Surveillance quotidienne
Le SGRS et le Cyber Command sont bien conscients des enjeux liés à la désinformation depuis de nombreuses années. Tous les jours ses spécialistes surveillent la désinformation d’origine étrangère qui peut produire des effets en Belgique. Ils ne le font pas seuls, ils travaillent en étroite collaboration avec de nombreux partenaires comme le centre de crise, la Sûreté de l’Etat, le CCB (centre de cybersécurité Belgique) ou le SPF Intérieur pour ne citer qu’eux. Depuis 2019, une attention particulière est portée sur les possibles interférences de la désinformation dans le processus électoral dans notre pays.
Technologie de pointe
Dans cette guerre de l’information en perpétuelle évolution les projets innovants en recherche et développement sont essentiels afin d’atteindre deux objectifs : maintenir un niveau d’expertise optimal et développer les capacités qui permettent de traiter une masse de données et d’informations considérables.
C’est dans ce sens qu’en juin de l’année passée, un protocole d’accord a été signé entre l’ERM et le Cyber Command concernant une série de nouveaux projets qui font appel à de la technologie de pointe comme la physique quantique ou l’intelligence artificielle. Celle-ci permet la détection automatisée dans différents domaines comme les vulnérabilités, les malwares ou encore la désinformation.
Détection
Le commandant Bart De Clerck travaille au département mathématique de l’ERM depuis 2016. Il est assistant et effectue des travaux de recherche dans le cadre de la détection de la désinformation. Il vient de défendre avec succès une thèse de doctorat portant sur le sujet.
Elle vise à matérialiser sous forme de graphe les «entités » présentes sur les réseaux sociaux qui ont des interactions atypiques entre elles, comme des partages ou des commentaires. Ces entités peuvent être de différente nature : personne ou groupe de personnes, contenus, etc.
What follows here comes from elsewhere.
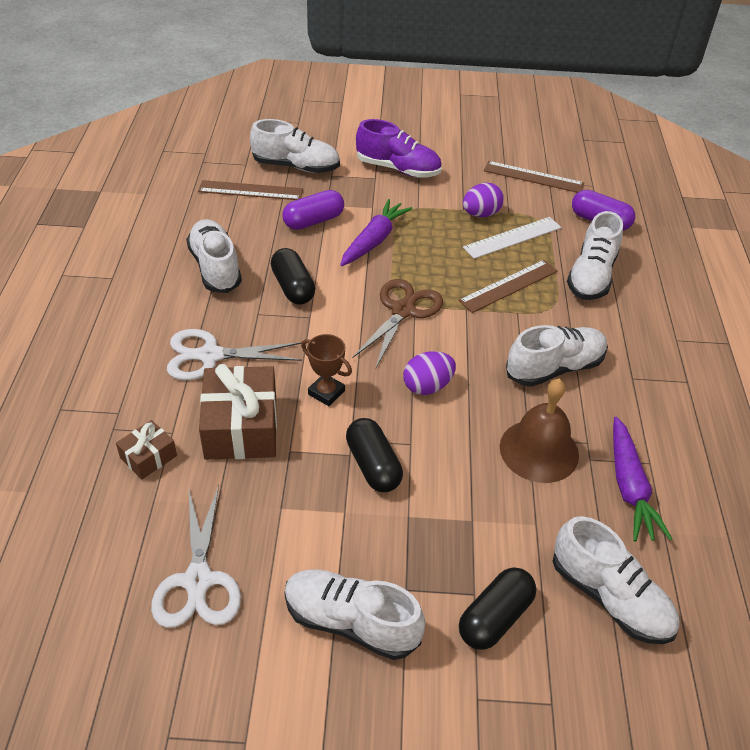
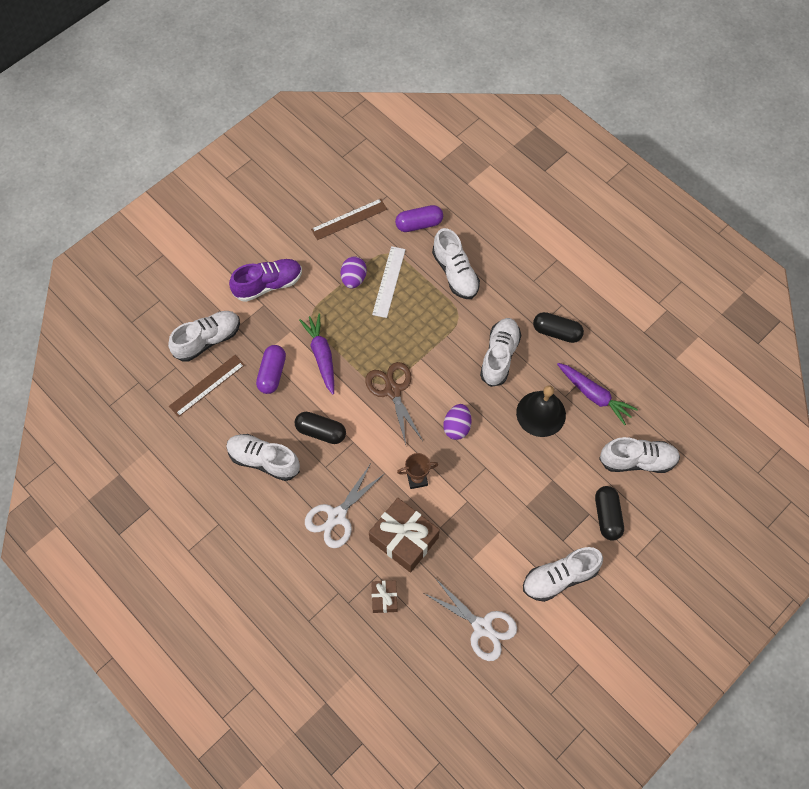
camera: 45 degrees left, 20 degrees up
(373, 465) = (483, 496): black capsule -> black capsule (556, 332)
(508, 286) = (424, 321): brown ruler -> none
(539, 450) = (541, 413): brown bell -> black bell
Une forte augmentation de ces interactions peut, en combinaison avec d’autres paramètres, être liée à une tentative de désinformation organisée.
« Ces recherches permettent de fournir des outils d’analyse supplémentaires aux experts du Cyber Command » explique le commandant De Clerck. « Même s’il s’agit d’un travail académique, la prochaine étape sera de le rendre opérationnel ce qui suppose entre autres un transfert de compétences et de formations communes entre les académiques et les analystes. Pour l’instant le prototype du logiciel est en phase de test afin d’évaluer ce que l’on peut améliorer. »
Si l’intelligence artificielle peut automatiser la détection de la désinformation, elle n’est évidemment pas uniquement utilisée à bon escient. Elle rend de plus en plus difficile la distinction entre les comptes réels et fictifs puisqu’elle peut en créer artificiellement pour amplifier des contenus mensongers. « On parle de milliers de comptes avec leur propre histoire, des photos de famille ou des vidéos générés automatiquement. C’est pour cela que nous devons en permanence affiner notre analyse sur un maximum de données disponibles ».
Les barrières
Bien évidemment, la bataille ne se livre pas uniquement à coups d’algorithmes dans le monde virtuel. En s’associant à la communication se ses partenaires et en développant une relation proactive avec les médias, le Cyber Command espère aussi contribuer à la sensibilisation du grand public. Car au final, les premières barrières en matière de désinformation, ce sont les médias et les citoyens. Les premiers parce leur mission consiste à vérifier les informations qu’ils propagent, c’est en cela qu’ils sont officiels. Les seconds parce que leur esprit critique doit être mis à contribution avant de partager et de commenter un contenu sur les réseaux sociaux.
Mais au moindre doute, dans les deux cas la vérification des sources n’est jamais superflue.